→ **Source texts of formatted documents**

= = = = = = =

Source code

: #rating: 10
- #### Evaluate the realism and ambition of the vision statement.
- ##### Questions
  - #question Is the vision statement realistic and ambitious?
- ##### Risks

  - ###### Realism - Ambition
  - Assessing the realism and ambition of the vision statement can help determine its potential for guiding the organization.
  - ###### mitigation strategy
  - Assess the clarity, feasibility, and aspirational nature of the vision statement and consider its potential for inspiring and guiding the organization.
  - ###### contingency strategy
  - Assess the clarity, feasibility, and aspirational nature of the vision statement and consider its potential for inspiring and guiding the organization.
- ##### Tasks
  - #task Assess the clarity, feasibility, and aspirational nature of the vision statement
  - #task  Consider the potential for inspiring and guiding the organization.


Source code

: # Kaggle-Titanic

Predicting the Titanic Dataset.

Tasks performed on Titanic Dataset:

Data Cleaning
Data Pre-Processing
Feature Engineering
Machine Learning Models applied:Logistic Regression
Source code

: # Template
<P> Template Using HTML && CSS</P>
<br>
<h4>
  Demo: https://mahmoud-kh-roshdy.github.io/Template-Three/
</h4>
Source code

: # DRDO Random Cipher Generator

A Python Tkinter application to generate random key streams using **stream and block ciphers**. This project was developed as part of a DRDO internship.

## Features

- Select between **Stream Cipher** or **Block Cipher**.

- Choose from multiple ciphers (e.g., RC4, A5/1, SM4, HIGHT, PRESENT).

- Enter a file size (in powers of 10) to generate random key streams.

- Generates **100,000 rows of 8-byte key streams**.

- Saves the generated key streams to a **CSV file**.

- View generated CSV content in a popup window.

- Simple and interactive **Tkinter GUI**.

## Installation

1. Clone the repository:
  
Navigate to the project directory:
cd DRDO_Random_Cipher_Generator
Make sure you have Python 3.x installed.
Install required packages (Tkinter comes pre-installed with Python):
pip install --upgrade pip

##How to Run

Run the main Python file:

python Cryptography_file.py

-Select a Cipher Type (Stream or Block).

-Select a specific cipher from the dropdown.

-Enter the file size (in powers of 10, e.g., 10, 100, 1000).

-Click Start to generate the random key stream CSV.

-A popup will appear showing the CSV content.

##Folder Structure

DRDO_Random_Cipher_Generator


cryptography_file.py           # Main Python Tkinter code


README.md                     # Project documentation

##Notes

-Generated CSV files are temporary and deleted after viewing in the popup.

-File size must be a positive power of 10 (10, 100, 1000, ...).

= = = = = = =

→ **TASK**
Print all of the records above again, line for line and without any changes.

→ **ANSWER SPACE**
Source code

: #rating: 10
- #### Evaluate the realism and ambition of the vision statement.
- ##### Questions
  - #question Is the vision statement realistic and ambitious?
- ##### Risks

  - ###### Realism - Ambition
  - Assessing the realism and ambition of the vision statement can help determine its potential for guiding the organization.
  - ###### mitigation strategy
  - Assess the clarity, feasibility, and aspirational nature of the vision statement and consider its potential for inspiring and guiding the organization.
  - ###### contingency strategy
  - Assess the clarity, feasibility, and aspirational nature of the vision statement and consider its potential for inspiring and guiding the organization.
- ##### Tasks
  - #task Assess the clarity, feasibility, and aspirational nature of the vision statement
  - #task  Consider the potential for inspiring and guiding the organization.


Source code

: # Kaggle-Titanic

Predicting the Titanic Dataset.

Tasks performed on Titanic Dataset:

Data Cleaning
Data Pre-Processing
Feature Engineering
Machine Learning Models applied:Logistic Regression
Source code

: # Template
<P> Template Using HTML && CSS</P>
<br>
<h4>
  Demo: https://mahmoud-kh-roshdy.github.io/Template-Three/
</h4>
Source code

: # DRDO Random Cipher Generator

A Python Tkinter application to generate random key streams using **stream and block ciphers**. This project was developed as part of a DRDO internship.

## Features

- Select between **Stream Cipher** or **Block Cipher**.

- Choose from multiple ciphers (e.g., RC4, A5/1, SM4, HIGHT, PRESENT).

- Enter a file size (in powers of 10) to generate random key streams.

- Generates **100,000 rows of 8-byte key streams**.

- Saves the generated key streams to a **CSV file**.

- View generated CSV content in a popup window.

- Simple and interactive **Tkinter GUI**.

## Installation

1. Clone the repository:
  
Navigate to the project directory:
cd DRDO_Random_Cipher_Generator
Make sure you have Python 3.x installed.
Install required packages (Tkinter comes pre-installed with Python):
pip install --upgrade pip

##How to Run

Run the main Python file:

python Cryptography_file.py

-Select a Cipher Type (Stream or Block).

-Select a specific cipher from the dropdown.

-Enter the file size (in powers of 10, e.g., 10, 100, 1000).

-Click Start to generate the random key stream CSV.

-A popup will appear showing the CSV content.

##Folder Structure

DRDO_Random_Cipher_Generator


cryptography_file.py           # Main Python Tkinter code


README.md                     # Project documentation

##Notes

-Generated CSV files are temporary and deleted after viewing in the popup.

-File size must be a positive power of 10 (10, 100, 1000, ...).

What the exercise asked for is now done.